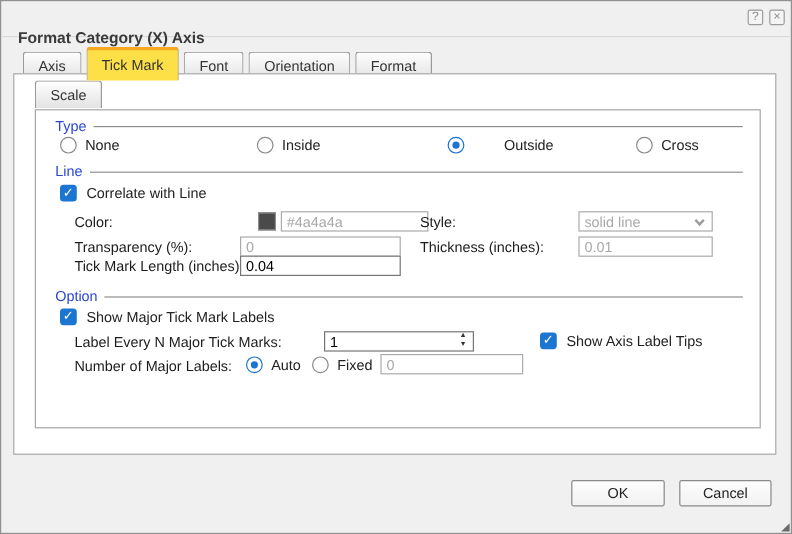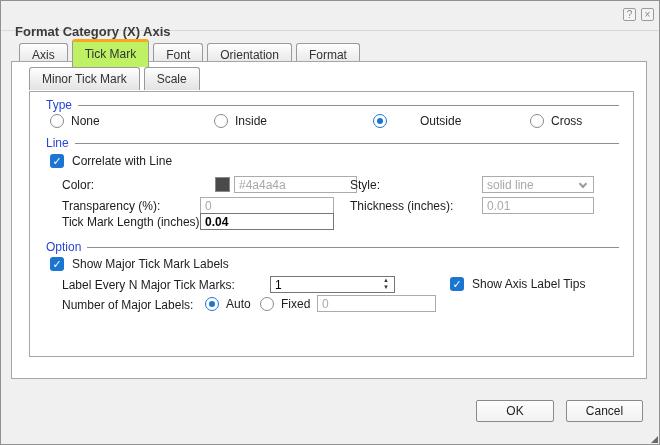"Tick Mark" .tab.active { background: #bef264 -> #fde047 }
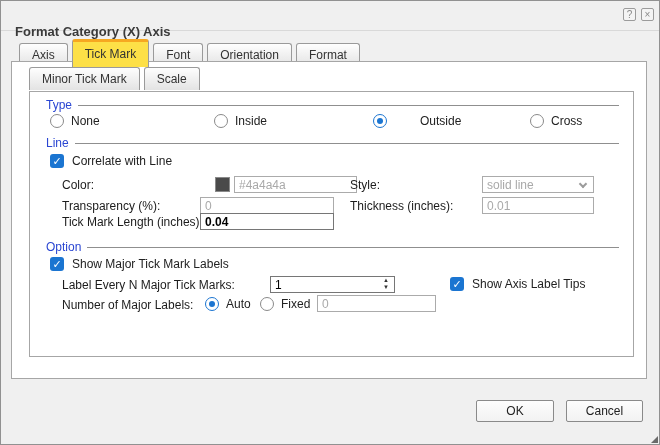"Minor Tick Mark" div.tab { html: <div>Minor Tick Mark</div> -> none }
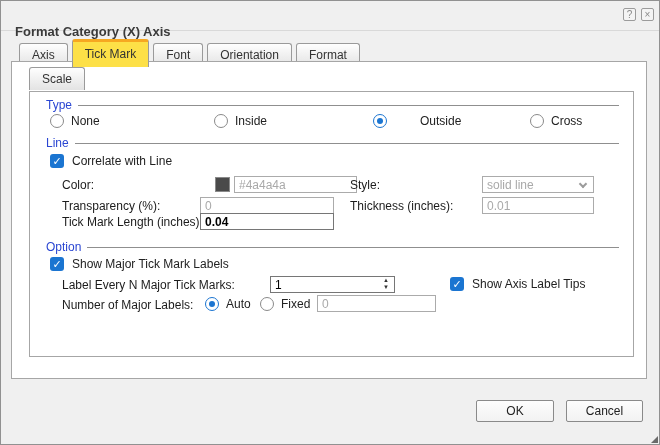"0.04" .field.enabled { font-weight: bold -> none }
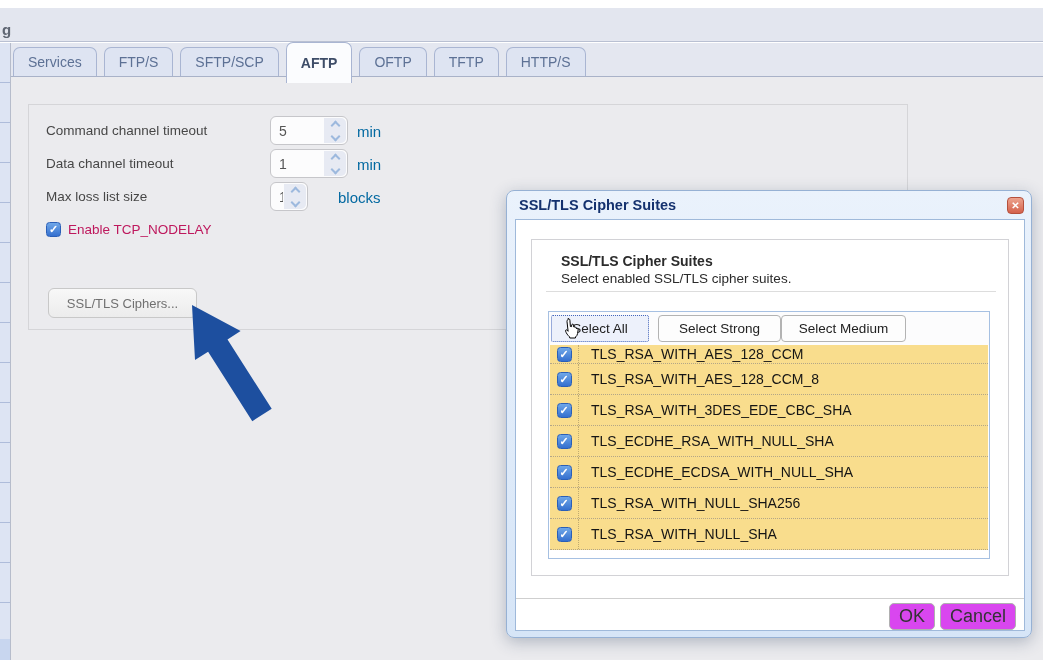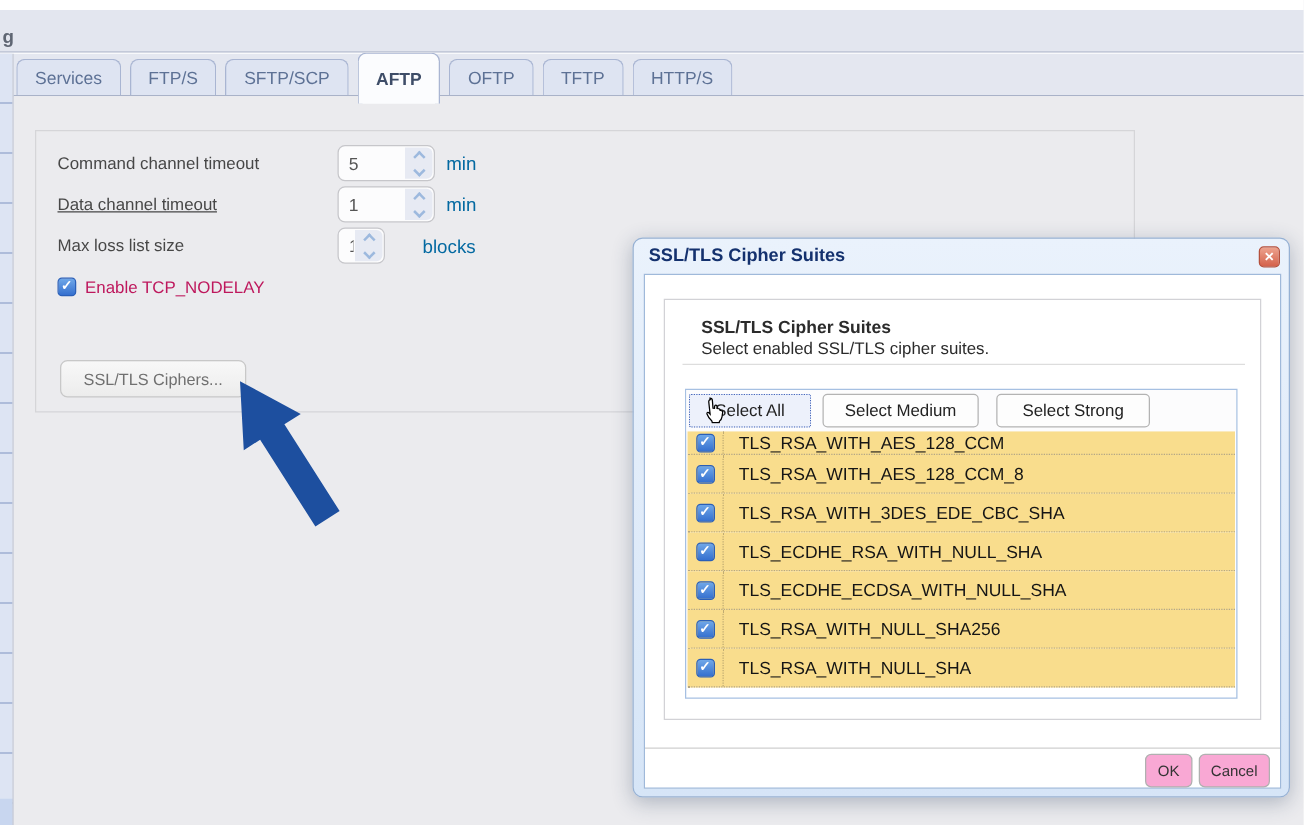"Data channel timeout" span.field-label { text-decoration: underline -> none }
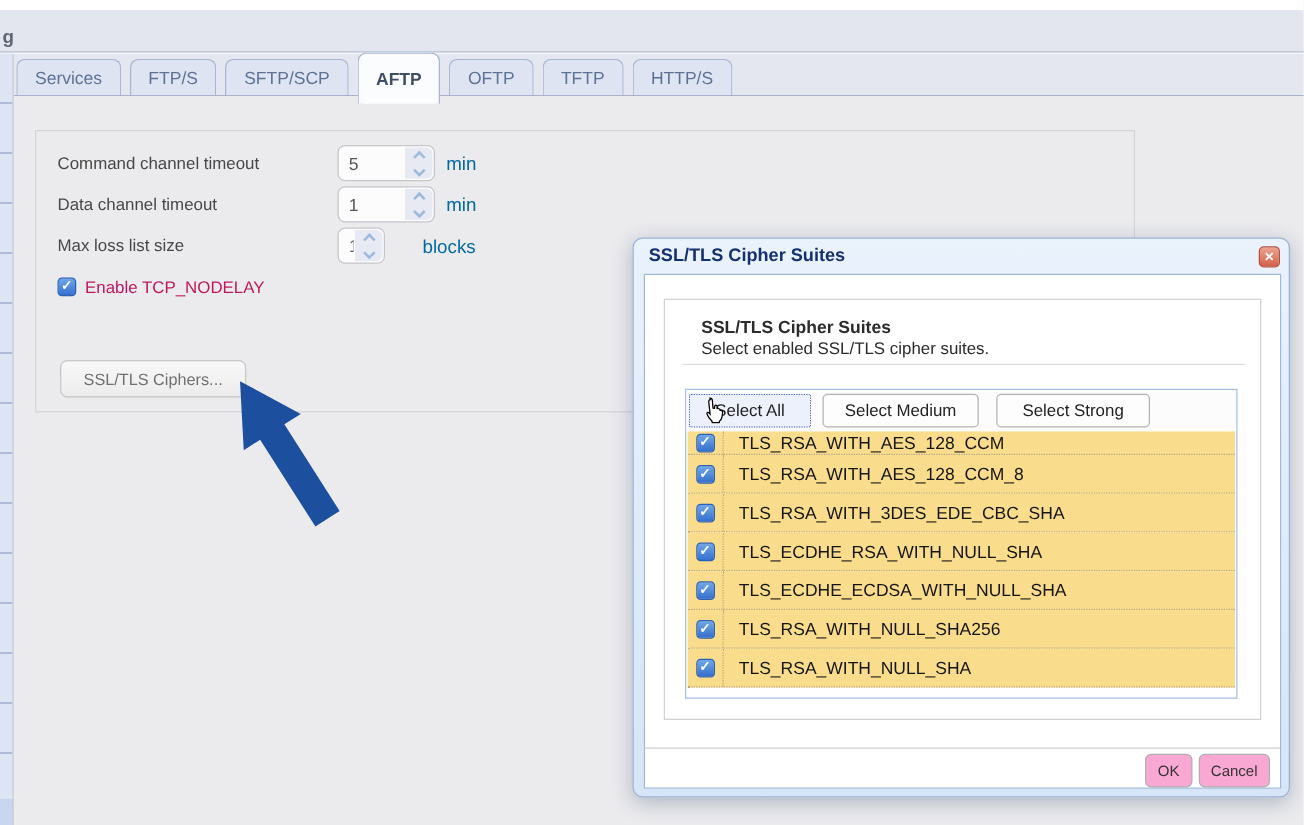"Select Medium" button.tb-btn { order: before "Select Strong" -> after "Select Strong" }
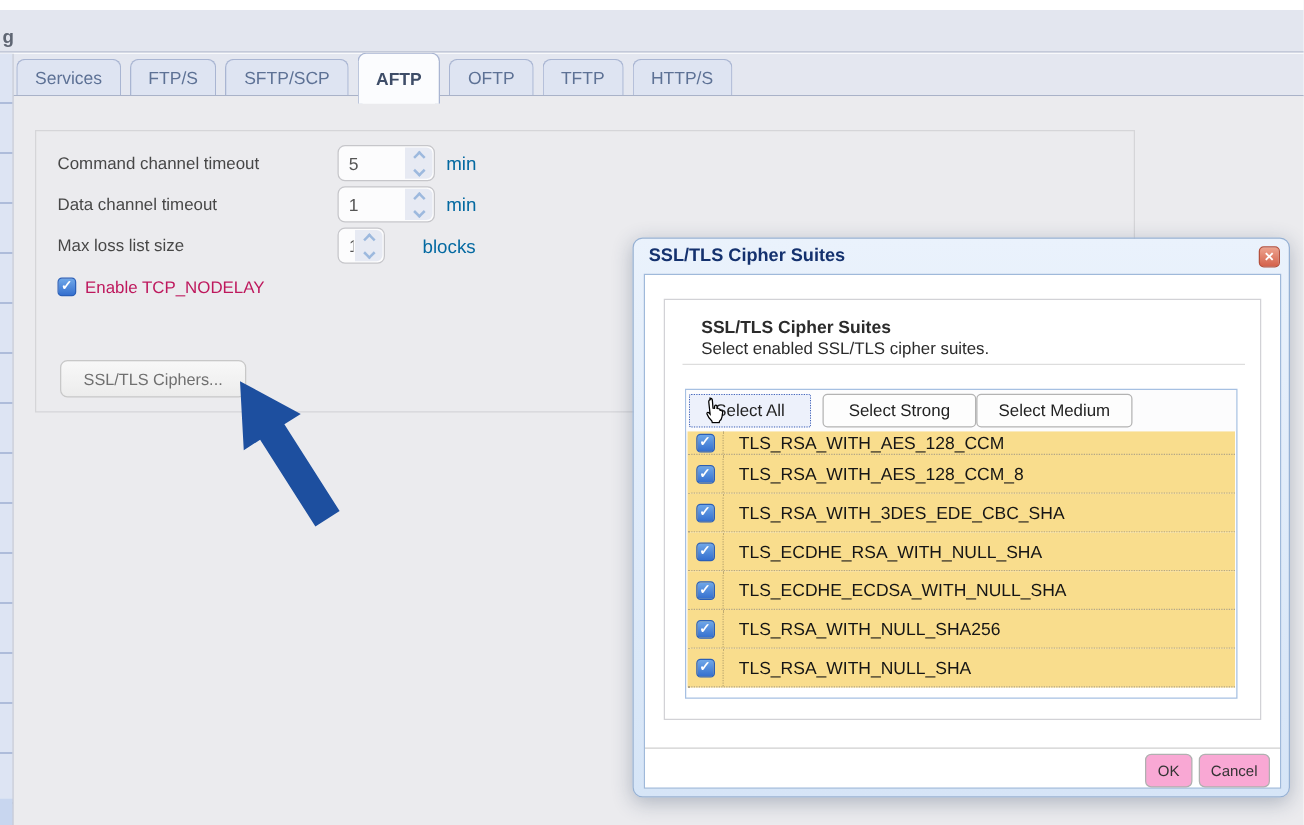"OK" .ft-btn { background: #f9a8d4 -> #d946ef; font-size: 12px -> 18px }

* * * * *

=== YOUR TASK ===
Once you find the line containing "text-decoration: underline ->", transcribe it and each line after it to the end of the records exactly, and leave out the pictures.

=== EXERCISE RESPONSE ===
"Data channel timeout" span.field-label { text-decoration: underline -> none }
"Select Medium" button.tb-btn { order: before "Select Strong" -> after "Select Strong" }
"OK" .ft-btn { background: #f9a8d4 -> #d946ef; font-size: 12px -> 18px }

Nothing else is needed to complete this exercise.